What Harford Didn’t Say About Statistical Discrimination

Saturday, February 16th, 2008

I was perusing Tim Harford’s new book, The Logic of Life, at the book store the other day — his old book is The Undercover Economist — and I stumbled across the chapter on “rational racism” — which he bends over backwards to deplore.

Bryan Caplan looks at What Harford Didn’t Say About Statistical Discrimination in his new book:

As Tim asks, “Why bother to get a degree or work experience if you are young, gifted, and black?”

But is it really true that the market fails to reward blacks for getting more education? Is it even true that the market rewards them less? I tested these claims using one of the world’s best labor data sets, the NLSY. The results directly contradict Tim’s self-fulfilling prophesy story.

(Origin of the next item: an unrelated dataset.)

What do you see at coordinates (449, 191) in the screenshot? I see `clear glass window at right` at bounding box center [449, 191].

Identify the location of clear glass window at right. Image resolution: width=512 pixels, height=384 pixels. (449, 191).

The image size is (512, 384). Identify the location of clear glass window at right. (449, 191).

Blacks actually get a substantially larger return to education than non-blacks! The same goes for experience, though the result is not statistically significant. The real lesson of the data is that if you are young, gifted, and black, you should get a ton of education, because it has an exceptionally large pay-off.

Why would this be so? I’m not sure, but one simple story is that counter-stereotypical behavior stands out. When my sons were young, my wife was working a lot, so I often took my kids places on my own. Funny thing: Time and again, strangers came up and said, “Wow, you’re such a great dad!” But there were moms of young kids doing the same thing in plain sight, and the strangers rarely praised them. Why not? Because a dad taking care of two babies is counter-stereotypical, which grabs people’s attention.

Purely anecdotal, yes. But it is consistent with the small academic literature on counter-stereotypical behavior. If you clearly violate expectations, people not only notice; they often over-react.

The upshot is that stereotypes may actually be self-reversing rather than self-fulfilling. The marginal payoff of distinguishing yourself from the pack is high if people think poorly of the typical member of the pack.

Bryan says much more; read the whole thing.

What’s interesting is that Harford has responded to Caplan’s complaints.

The politically incorrect Steve Sailer adds his own comments:

Tim,

As I’ve mentioned before, it’s in your overall best interests to stay away from writing about race.

A. There’s too much danger of getting your career Watsoned if you follow the facts out to their logical conclusions.

B. But when you try to come up with something politically correct enough to say publicly about such a potentially career-killing topic as race, you start to lose the respect of EconLog, Marginal Revolution, and the handful of other elite sites whose respect you are smart enough and honest enough to crave.

Writing about race is a no-win situation for you, so why don’t you just avoid the topic for a few years?